Study on potential and prerequisites for major CO2 reduction of the industry
Greenhouse gas-neutral chemistry is technically feasible
The German chemical industry can almost completely reduce its greenhouse gas emissions by the middle of the century – with the help of new production technologies.
This is the outcome of a study that was mandated by the German chemical industry association Verband der Chemischen Industrie (VCI) and carried out by the society for chemical engineering and biotechnology DECHEMA and the consulting firm FutureCamp. The analysis also examined the prerequisites for the industry to become greenhouse gas-neutral by 2050. Beside the development of new methods mainly in basic chemistry, this calls for a permanently low industrial electricity price and considerable volumes of emission-free electricity from renewable sources.
VCI director-general Wolfgang Große Entrup explained that the study was the result of the industry’s long and intensive climate protection efforts. He stated to journalists in Berlin: “The German chemical industry is committed to green¬house gas neutrality as a societal task. We want to successfully follow this way by 2050. As a German industry, we hope to be the trailblazer for a technological trans¬formation of the chemical industry worldwide.” In order to support the companies in this process, the VCI plans to set up a new platform that brings together expertise from a wide range of different sectors and intends to cover the entire value chain from manufacturers and final consumers to politicians and society as a whole.

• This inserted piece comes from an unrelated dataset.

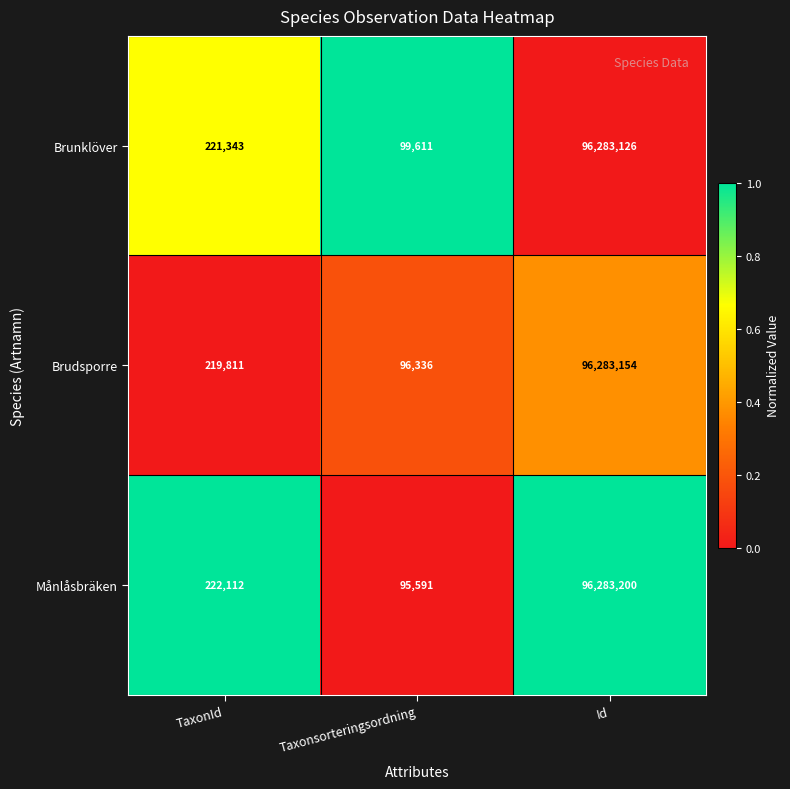

Is it true that Månlåsbräken equals 326370 at TaxonId?

False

Klaus Schäfer, chief technology officer of Covestro AG and chairman of the VCI Committee on Energy, Climate Protection and Raw Materials, presented the content of the VCI study and gave some relevant explanations: “The required CO2-free processes for the production of basic chemials are known today in principle, but they need to be further developed and brought to market maturity for large-scale use. Their application is thinkable from the mid-2030s onwards”. Schäfer adds: “In technological terms, it is conceivable to have a largely climate-neutral chemical production in Germany in 2050. But all the prerequisites must be right. The companies can only drive forward the trans-formation to zero emissions if they remain competitive in each phase and have large volumes of renewable, low cost electricity at their disposal.”
Analysing three development paths
The study is entitled “Auf dem Weg zu einer treibhausgasneutralen chemischen Industrie in Deutschland“ (towards a greenhouse gas-neutral chemical industriy in Germany). Based on three different levels of amibition, it describes the develop¬ments over the next decades:
In a reference path, the German chemical industry would keep producing with today’s technologies while further increasing its efficiency through continuous investments. In this scenario, the industry would be able to cut greenhouse gas emissions by 27 percent to 2050, compared with the level of 2020.

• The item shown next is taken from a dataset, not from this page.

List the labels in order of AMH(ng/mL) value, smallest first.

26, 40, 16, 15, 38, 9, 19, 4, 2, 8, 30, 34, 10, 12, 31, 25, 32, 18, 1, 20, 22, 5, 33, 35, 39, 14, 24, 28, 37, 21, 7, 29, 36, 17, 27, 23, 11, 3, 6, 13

In a second technology path, even 61 percent reduction is possible if the companies additionally invest heavily in new process technologies for basic chemicals. However, this level of ambition comes with a very high demand for renewable electricity of 224 terawat hours per year – which corresponds to the total volume of electricity from renewables in Germany in 2018. Additional investments in new plants amount ca. 15 billion euros.
The third path of greenhouse gas-neutrality presupposes even more far-reaching measures. It closes the gap to a complete CO2 reduction. Here, the companies would introduce new process technologies for CO2 cuts already before these become economically viable. For the production of the six basic chemicals examined in the study alone, the companies would need to additionally invest around 45 billion euros from 2020 to 2050. Also, the electricity demand would once more rise rapidly from the mid-2030s onwards. Reaching 628 terawatt hours, if would roughly match the level of today’s total electricity production in Germany.

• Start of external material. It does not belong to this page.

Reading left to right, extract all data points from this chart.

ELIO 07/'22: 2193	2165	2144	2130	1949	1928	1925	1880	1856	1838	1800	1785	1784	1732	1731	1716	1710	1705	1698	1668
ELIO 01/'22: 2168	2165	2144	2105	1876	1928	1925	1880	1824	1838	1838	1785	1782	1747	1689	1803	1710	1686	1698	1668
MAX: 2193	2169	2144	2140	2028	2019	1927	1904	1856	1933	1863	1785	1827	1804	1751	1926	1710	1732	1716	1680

The necessary framework conditions
For Klaus Schäfer, the outcome of the study shows that it is difficult to achieve greenhouse gas-neutral chemistry without favourable framework conditions. Schäfer said: “The greater the ambition with which the German chemical industry pursues the goal of greenhouse gas neutrality, the more the associated costs and the electricity requirement will rise. It is the task of politicians to actively accompany new techno¬logies in all phases from development to market launch. Another political task is to keep up the international competitiveness of the chemical industry at the location Germany.” According to Schäfer, this can be done either through a global climate protection agreement or support from the public administration.
For Schäfer, low electricity prices are paramount on the road to greenhouse gas neutrality. He stated: “The new processes are only economically viable in Germany before 2050 at electricity costs of 4 cents per kilowatt hour. At present, we are still far away from this price. Therefore, politicians will have to take further measures to curb electricity prices for industry, additionally to existing burden easing and carbon leakage rules.” Schäfer noted that already 50 percent higher electricity costs – i..e. 6 cents per kilowat hour – would move the economic viability of most processes to a time well beyond 2050.
The VCI represents the politico-economic interests of around 1,700 German chemical companies and German subsidiaries of foreign businesses. For this purpose, the VCI is in contact with politicians, public authorities, other industries, science and media. The VCI stands for more than 90 percent of the chemical industry in Germany. In 2019 the German chemical industry realised sales of ca. 193 billion euros and employed 464,800 staff.